* [Problem requirements] From the very first line down to the line containing "costs | £414 | £1,602 | £3,447 |", write out the material exactly as it appears, and no more.

* [Extracted records]
=-=-=

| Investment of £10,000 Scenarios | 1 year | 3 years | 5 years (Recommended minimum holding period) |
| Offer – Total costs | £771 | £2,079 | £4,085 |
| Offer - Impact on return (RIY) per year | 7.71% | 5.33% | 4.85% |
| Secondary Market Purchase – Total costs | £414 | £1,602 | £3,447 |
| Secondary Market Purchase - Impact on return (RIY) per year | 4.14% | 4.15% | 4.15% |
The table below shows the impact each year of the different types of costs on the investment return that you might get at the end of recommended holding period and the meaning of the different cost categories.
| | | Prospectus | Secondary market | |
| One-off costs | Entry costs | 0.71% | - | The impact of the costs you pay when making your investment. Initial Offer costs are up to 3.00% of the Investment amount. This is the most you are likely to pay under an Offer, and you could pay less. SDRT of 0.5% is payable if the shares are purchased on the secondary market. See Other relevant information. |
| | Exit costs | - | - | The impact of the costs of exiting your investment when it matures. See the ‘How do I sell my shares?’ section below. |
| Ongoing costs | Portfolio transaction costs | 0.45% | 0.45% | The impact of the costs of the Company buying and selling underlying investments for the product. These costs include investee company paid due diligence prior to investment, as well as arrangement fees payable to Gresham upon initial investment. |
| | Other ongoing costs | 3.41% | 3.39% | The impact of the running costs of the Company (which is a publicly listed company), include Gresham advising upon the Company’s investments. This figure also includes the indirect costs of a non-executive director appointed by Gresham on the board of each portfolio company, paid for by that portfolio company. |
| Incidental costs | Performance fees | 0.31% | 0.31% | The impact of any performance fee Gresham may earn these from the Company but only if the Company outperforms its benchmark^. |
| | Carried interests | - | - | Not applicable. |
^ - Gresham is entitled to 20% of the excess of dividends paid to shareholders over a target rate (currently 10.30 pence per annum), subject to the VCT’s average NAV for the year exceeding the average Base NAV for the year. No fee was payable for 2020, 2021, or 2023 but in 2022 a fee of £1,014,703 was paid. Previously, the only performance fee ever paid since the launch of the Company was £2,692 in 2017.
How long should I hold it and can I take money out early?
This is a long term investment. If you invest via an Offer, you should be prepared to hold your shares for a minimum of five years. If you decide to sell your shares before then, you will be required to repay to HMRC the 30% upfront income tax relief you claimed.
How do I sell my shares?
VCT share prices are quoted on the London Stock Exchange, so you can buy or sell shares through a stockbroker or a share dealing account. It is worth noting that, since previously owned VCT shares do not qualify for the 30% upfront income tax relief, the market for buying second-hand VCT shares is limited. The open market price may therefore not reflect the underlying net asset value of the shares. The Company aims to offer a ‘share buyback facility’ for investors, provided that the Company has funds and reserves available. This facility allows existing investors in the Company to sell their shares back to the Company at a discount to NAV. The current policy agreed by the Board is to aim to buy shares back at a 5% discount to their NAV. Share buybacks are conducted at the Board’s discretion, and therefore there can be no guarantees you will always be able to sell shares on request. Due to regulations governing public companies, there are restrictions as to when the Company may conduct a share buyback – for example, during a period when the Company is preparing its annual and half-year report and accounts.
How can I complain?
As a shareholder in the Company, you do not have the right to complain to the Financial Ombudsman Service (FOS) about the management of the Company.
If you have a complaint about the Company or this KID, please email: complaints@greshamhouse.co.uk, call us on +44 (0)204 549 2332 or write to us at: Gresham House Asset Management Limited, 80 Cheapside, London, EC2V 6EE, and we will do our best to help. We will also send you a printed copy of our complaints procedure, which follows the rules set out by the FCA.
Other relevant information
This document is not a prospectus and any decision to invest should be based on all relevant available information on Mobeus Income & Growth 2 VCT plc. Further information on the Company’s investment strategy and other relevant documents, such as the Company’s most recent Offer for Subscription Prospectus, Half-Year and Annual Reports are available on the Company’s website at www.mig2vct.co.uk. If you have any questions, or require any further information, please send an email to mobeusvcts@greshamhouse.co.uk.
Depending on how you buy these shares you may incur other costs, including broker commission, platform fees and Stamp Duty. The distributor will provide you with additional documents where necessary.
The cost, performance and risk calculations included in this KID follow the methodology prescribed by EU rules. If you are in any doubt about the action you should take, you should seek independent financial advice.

=-=-=

* [Exercise result]
| Investment of £10,000 Scenarios | 1 year | 3 years | 5 years (Recommended minimum holding period) |
| Offer – Total costs | £771 | £2,079 | £4,085 |
| Offer - Impact on return (RIY) per year | 7.71% | 5.33% | 4.85% |
| Secondary Market Purchase – Total costs | £414 | £1,602 | £3,447 |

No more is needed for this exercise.